This is in no way official – it just came out one day in conversation and it seems to answer the question: Safety hazards are those things that can hurt you. Health hazards are those things that can make you sick. Some items, situations, environments, etc. can fall into both categories. Both health hazards and safety hazards have the potential to cause death.
OSHA publications mention that safety hazards apply mostly to the physical conditions of the workplace or the way equipment and machinery are used. Examples mentioned include electrical safety, power and hand tools, working and walking surfaces, trip and fall hazards, ladders, scaffolds, and other personal climbing and elevated support devices, lock out and tag out procedures, compressed gases, flammable or combustible materials, other hazardous chemicals and so on.
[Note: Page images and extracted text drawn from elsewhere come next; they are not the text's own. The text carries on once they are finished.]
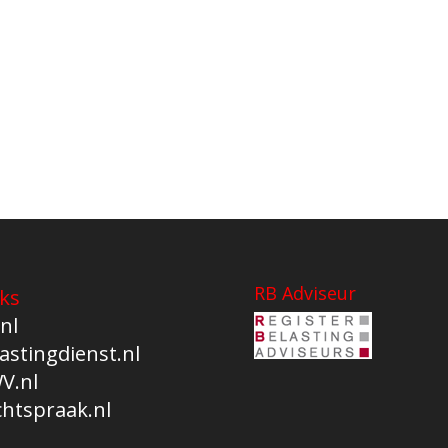
RB Adviseur
ks
nl
astingdienst.nl
V.nl
chtspraak.nl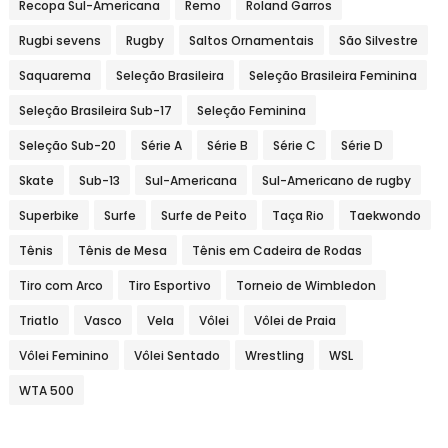
Recopa Sul-Americana
Remo
Roland Garros
Rugbi sevens
Rugby
Saltos Ornamentais
São Silvestre
Saquarema
Seleção Brasileira
Seleção Brasileira Feminina
Seleção Brasileira Sub-17
Seleção Feminina
Seleção Sub-20
Série A
Série B
Série C
Série D
Skate
Sub-13
Sul-Americana
Sul-Americano de rugby
Superbike
Surfe
Surfe de Peito
Taça Rio
Taekwondo
Tênis
Tênis de Mesa
Tênis em Cadeira de Rodas
Tiro com Arco
Tiro Esportivo
Torneio de Wimbledon
Triatlo
Vasco
Vela
Vôlei
Vôlei de Praia
Vôlei Feminino
Vôlei Sentado
Wrestling
WSL
WTA 500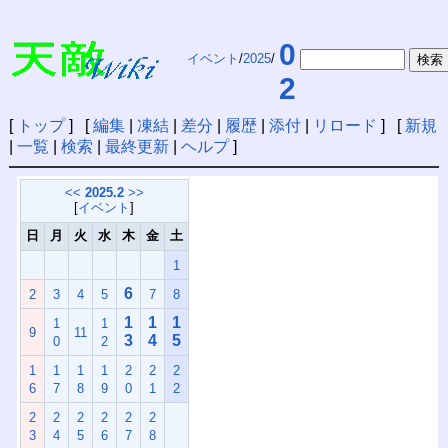
0
イベント
/
2025
/
2
[
トップ
] [
編集
|
凍結
|
差分
|
履歴
|
添付
|
リロード
] [
新規
|
一覧
|
検索
|
最終更新
|
ヘルプ
]
<<
2025.2
>>
[
イベント
]
日
月
火
水
木
金
土
1
6
2
3
4
5
7
8
1
1
1
1
1
9
11
3
4
5
0
2
1
1
1
1
2
2
2
6
7
8
9
0
1
2
2
2
2
2
2
2
3
4
5
6
7
8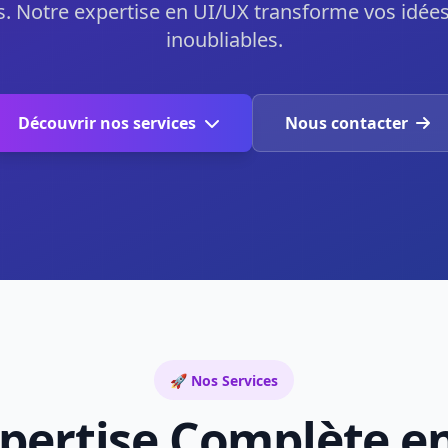
. Notre expertise en UI/UX transforme vos idée
inoubliables.
Découvrir nos services
Nous contacter
🚀 Nos Services
pertise Complète e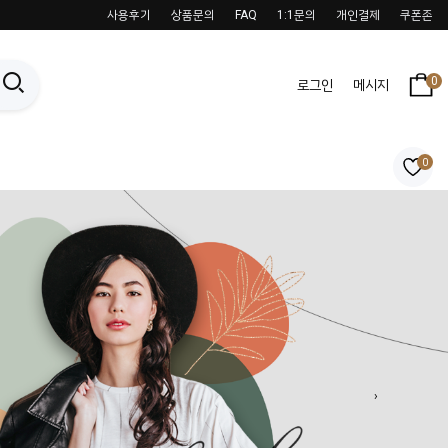
사용후기
상품문의
FAQ
1:1문의
개인결제
쿠폰존
0
로그인
메시지
0
›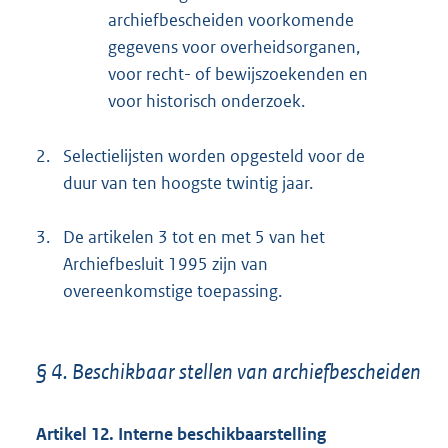
archiefbescheiden voorkomende
gegevens voor overheidsorganen,
voor recht- of bewijszoekenden en
voor historisch onderzoek.
2.
Selectielijsten worden opgesteld voor de
duur van ten hoogste twintig jaar.
3.
De artikelen 3 tot en met 5 van het
Archiefbesluit 1995 zijn van
overeenkomstige toepassing.
§ 4. Beschikbaar stellen van archiefbescheiden
Artikel 12. Interne beschikbaarstelling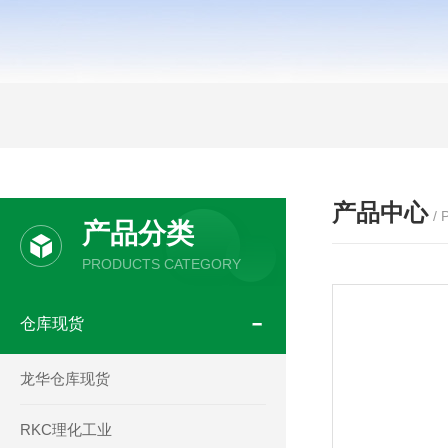
产品中心
/
产品分类
PRODUCTS CATEGORY
仓库现货
龙华仓库现货
RKC理化工业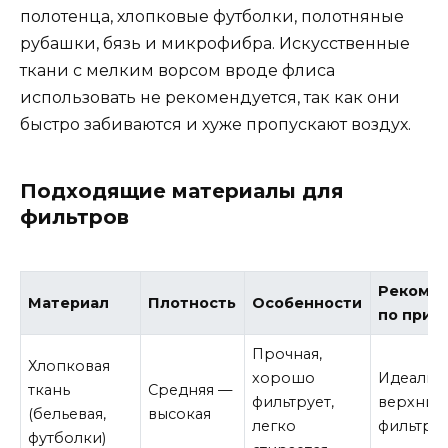
полотенца, хлопковые футболки, полотняные
рубашки, бязь и микрофибра. Искусственные
ткани с мелким ворсом вроде флиса
использовать не рекомендуется, так как они
быстро забиваются и хуже пропускают воздух.
Подходящие материалы для
фильтров
Рекоме
Материал
Плотность
Особенности
по прим
Прочная,
Хлопковая
хорошо
Идеальн
ткань
Средняя —
фильтрует,
верхних
(бельевая,
высокая
легко
фильтра
футболки)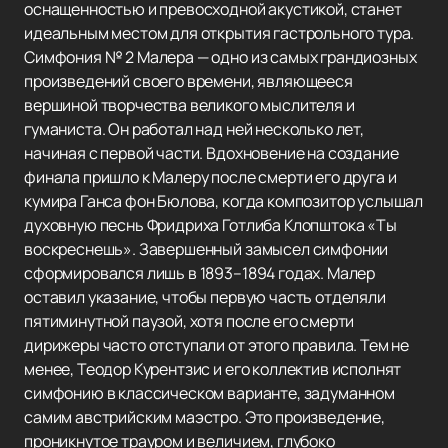
оснащенностью и превосходной акустикой, станет
идеальным местом для открытия гастрольного тура.
Симфония № 2 Малера — одно из самых грандиозных
произведений своего времени, являющееся
вершиной творчества великого мыслителя и
гуманиста. Он работал над ней несколько лет,
начиная с первой части. Вдохновение на создание
финала пришло к Малеру после смерти его друга и
кумира Ганса фон Бюлова, когда композитор услышал
духовную песнь Фридриха Готлиба Клопштока «Ты
воскреснешь». Завершенный замысел симфонии
сформировался лишь в 1893–1894 годах. Малер
оставил указание, чтобы первую часть отделяли
пятиминутной паузой, хотя после его смерти
дирижеры часто отступали от этого правила. Тем не
менее, Теодор Курентзис и его коллектив исполнят
симфонию в классическом варианте, задуманном
самим австрийским маэстро. Это произведение,
проникнутое трауром и величием, глубоко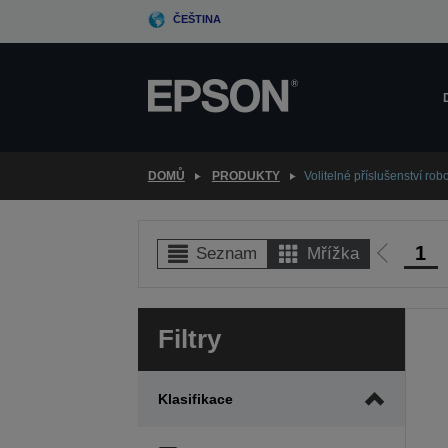
Skip
ČEŠTINA
to
main
content
DOMŮ
PRODUKTY
Volitelné příslušenství rob
1
Seznam
Mřížka
Jít
na
předcho
Filtry
stranu
Klasifikace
The list of health hazards goes on and on and just about every environment and occupation has its own list. The most commonly listed are: carbon monoxide, cockroaches, dust mites, lead, mold, pesticides, radon, rodents, asbestos and arsenic-treated wood.
HUD Regulations Attachment 5 mentions that the EPA website (http://www.epa.gov/epawaste/hazard/index.htm) lists additional health hazards. Specific health hazards mentioned in Attachment 5 are: decaying food or other organic matter, dead animals and animal feces, pest infestations, broken glass or other sharp objects, large containers of liquids, large quantities of paint or paint products paints or solvents in any amount stored in or near papers, fabrics or other flammable materials, highly flammable chemicals (e.g., solvents, paint thinners, gasoline, motor oil and motor additives, etc.).
Contractors must know local laws and ordinances which may have their own list of safety hazards and health hazards and the required methods of disposal. Particular attention must be given to all objects, appliances in particular (ovens, refrigerators, food freezers, etc.) that have doors; many municipalities impose criminal charges for improper storage and/or disposal.